08 December 2015

For Amy


Oldest daughter has passed her licensing exam as a social worker. I am thrilled. All of the anxieties and insecurities that studying for the test called up are now put to rest temporarily¾alas, there are an infinite variety of licensing exams we must continue to take throughout our lives¾ but for now the immediate is now the past. And oldest daughter steps further into responsible adulthood (?) and maturity. Kurt Vonnetgut once said that maturity is a disease for which laughter is the only cure, if laughter can be said to cure anything. I hope neither of my children will ever achieve that maturity that contains not the possibility of laughter and not a little insanity. As Winnicott said, “We are poor indeed if we are only sane.” I would wish complete sanity on no one—and have perhaps never known it myself.
     And so this movement of the daughter throws me into some depression. Winnicott (again and still) asserts that depression occurs when the individual knows that he “has an inside,” and has the capacity to endure (to suffer through) and to contain the strains and stresses that arise in the personal inner psychic reality” as a product of living in this world. I think what Winnicott refers to here is the occurrence in depression in the shift in the forces that give structure to the ego-¾to the self¾and which then  threaten the stability of the individual. But depression, Winnicott argues, may be understood as a sign of health because depression indicates that the ego is not ‘disrupted,’ and may soon again be a sum. “Depression coming on, continuing and lifting, indicates that the ego structure has held over a phase of crisis. This is a triumph of integration.” I have hope.
     Depression arises, says Winnicott, with a new experience of destructiveness and of destructive ideas that accompany loving, and along with loving the feelings of hate. These new experiences require a reassessment by the individual of the interplay of forces and objects that constitute the inner reality of the individual at any one time.” The threat that the individual experiences, of course, is of disintegration: the coming apart of the ego, of the Self. Depression that lifts signals the survival of the Self in its new dynamics.
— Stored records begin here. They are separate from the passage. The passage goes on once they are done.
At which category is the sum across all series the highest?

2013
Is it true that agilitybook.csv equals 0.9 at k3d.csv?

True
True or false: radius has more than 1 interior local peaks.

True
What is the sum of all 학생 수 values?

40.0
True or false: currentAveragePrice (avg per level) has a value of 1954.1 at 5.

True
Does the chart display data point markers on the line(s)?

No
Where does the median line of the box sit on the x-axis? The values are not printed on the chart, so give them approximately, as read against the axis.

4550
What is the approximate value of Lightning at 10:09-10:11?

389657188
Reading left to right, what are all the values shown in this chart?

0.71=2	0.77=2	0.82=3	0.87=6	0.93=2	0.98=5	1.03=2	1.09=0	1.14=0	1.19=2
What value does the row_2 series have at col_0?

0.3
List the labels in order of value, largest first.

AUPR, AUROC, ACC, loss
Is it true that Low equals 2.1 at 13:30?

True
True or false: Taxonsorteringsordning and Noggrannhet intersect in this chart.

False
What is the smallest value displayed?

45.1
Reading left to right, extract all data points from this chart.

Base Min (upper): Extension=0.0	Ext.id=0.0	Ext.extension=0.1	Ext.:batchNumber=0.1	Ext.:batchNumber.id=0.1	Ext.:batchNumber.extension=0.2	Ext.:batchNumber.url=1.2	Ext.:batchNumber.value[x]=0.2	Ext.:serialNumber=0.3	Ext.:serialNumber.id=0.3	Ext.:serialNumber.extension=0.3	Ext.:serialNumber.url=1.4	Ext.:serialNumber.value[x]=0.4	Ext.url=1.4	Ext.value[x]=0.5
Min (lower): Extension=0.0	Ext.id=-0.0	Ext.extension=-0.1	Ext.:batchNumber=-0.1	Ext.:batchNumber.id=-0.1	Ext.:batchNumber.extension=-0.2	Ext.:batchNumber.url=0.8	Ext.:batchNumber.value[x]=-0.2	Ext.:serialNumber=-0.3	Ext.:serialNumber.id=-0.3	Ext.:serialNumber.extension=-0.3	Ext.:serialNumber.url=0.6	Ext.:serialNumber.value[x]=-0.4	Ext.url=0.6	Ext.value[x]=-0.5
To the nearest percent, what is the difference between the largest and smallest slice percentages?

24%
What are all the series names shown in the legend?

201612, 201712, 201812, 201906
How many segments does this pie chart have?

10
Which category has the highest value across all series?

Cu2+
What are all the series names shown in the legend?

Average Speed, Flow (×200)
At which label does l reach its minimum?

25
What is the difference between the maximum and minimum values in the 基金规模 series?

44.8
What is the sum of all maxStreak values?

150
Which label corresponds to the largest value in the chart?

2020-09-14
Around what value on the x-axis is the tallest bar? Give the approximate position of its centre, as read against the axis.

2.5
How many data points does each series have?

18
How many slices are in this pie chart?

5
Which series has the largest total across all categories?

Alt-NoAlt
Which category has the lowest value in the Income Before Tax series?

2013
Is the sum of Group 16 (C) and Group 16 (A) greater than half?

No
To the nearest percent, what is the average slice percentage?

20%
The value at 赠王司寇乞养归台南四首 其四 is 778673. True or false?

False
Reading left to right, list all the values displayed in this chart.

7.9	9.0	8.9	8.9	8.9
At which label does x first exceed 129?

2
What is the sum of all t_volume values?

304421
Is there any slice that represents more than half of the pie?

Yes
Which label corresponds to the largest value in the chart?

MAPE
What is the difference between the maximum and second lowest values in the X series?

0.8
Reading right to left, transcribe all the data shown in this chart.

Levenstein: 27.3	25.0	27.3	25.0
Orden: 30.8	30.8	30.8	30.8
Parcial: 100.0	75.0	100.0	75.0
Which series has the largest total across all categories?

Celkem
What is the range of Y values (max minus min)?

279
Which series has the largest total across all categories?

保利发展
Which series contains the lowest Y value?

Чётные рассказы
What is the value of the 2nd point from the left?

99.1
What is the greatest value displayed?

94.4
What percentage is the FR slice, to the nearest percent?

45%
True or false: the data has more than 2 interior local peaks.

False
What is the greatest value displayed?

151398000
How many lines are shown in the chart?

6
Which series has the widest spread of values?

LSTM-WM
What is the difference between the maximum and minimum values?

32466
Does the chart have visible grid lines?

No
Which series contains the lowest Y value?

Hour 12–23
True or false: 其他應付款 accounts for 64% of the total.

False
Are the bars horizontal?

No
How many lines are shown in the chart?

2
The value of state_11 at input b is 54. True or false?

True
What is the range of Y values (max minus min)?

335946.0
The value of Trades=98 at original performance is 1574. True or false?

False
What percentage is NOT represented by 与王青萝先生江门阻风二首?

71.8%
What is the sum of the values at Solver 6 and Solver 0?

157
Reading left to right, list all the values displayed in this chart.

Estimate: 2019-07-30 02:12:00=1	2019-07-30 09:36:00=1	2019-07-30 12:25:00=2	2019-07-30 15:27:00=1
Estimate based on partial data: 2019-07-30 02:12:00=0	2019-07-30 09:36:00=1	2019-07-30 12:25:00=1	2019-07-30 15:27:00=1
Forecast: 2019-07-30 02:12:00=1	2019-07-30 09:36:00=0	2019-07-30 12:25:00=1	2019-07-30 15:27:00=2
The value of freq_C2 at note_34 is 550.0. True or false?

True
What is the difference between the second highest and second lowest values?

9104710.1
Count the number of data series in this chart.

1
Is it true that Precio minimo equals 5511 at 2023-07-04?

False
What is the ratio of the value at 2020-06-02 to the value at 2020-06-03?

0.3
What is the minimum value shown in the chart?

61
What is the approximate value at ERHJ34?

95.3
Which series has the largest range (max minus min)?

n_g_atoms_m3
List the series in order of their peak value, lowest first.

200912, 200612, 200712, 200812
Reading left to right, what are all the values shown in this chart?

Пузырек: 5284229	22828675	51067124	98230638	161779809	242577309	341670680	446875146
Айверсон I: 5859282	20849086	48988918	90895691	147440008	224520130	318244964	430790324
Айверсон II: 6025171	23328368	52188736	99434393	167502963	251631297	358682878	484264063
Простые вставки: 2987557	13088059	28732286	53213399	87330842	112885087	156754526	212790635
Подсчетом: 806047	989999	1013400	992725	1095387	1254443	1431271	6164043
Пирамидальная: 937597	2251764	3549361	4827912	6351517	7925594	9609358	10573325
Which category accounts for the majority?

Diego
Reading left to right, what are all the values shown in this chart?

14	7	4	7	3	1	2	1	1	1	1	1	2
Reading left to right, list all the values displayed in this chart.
     With the children’s movement into adulthood (whatever that might be, in truth, I really don’t know with any certainty) I am required to reassess the interplay of forces and objects that constitute my inner reality because in their growths the children have established, indeed demand, different relationships with me and require of me different attitudes, needs, and responses. I love them yet, but the love contains necessary elements of hate.  I am no longer what I once was but am not yet sure who I am still to be. I am depressed.
     Winnicott says the best thing the analyst could do for the depressed person is to tolerate the depression until it spontaneously lifts, which is to say, I think, to assure the depressed person (in this case, c’est moi!) it will spontaneously lift and only that experience will feel right.